I have a quite a few leader mapped keys in my .vimrc, and I use some of them. The mapping that I use the most is to split the vim window to an existing buffer buffer. If I wanted to split to file I have already opened, and I know the buffer number is 2, I could type:

, - 2 CR

This is a simple mapping but I think an effective one since it’s shorter and does not require the shift key.

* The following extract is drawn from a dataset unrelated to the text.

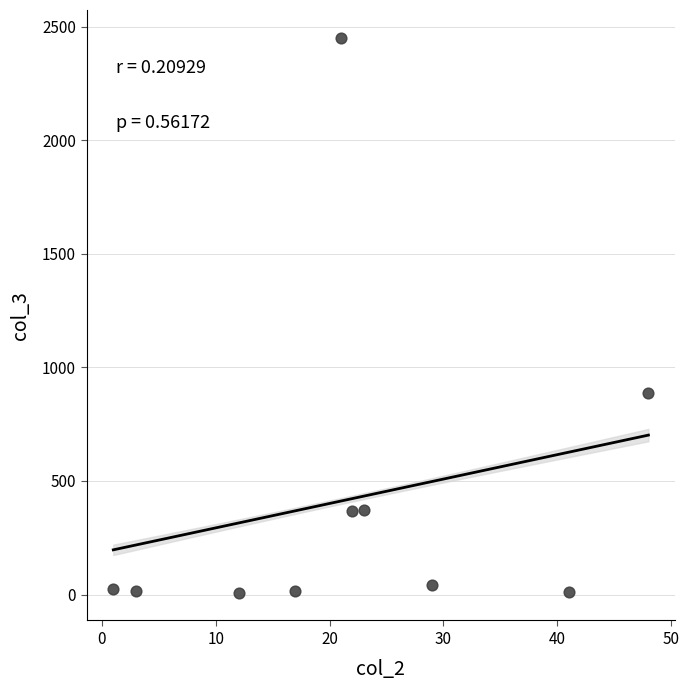

What is the average Y value?

419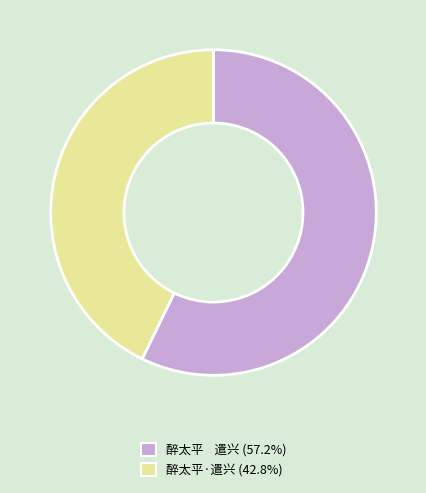

What is the ratio of the value at 醉太平 遣兴 to the value at 醉太平·遣兴?

1.3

The mappings look like this:

map <leader>- :sp<bar>b
map <leader>\ :vsp<bar>b

Why \ and not |

When I first made the mapping, I used - for horizontal splits and | for vertical split, since each of those characters look like the type of split they produce. This ended up being annoying since - does not need a shift and | does. To make typing them more constant I settled on \ since it’s the lowercase |.

Open buffer in a new tab

Upon occasion I use vim tabs to separate out different types of files of what I am working on (e.g. Working on Python files in one tab and Javascript and HTML in another). I found that I was wishing for the same quick mapping that I had for vim windows, so I created this mapping:

map <leader>t :tabe<bar>b

What’s the point?

The mappings are quite simple but change a 7 character mixed-case sequence into a 4 character lowercase sequence. I would highly recommend them to anyone who uses vim windows, buffers and tabs.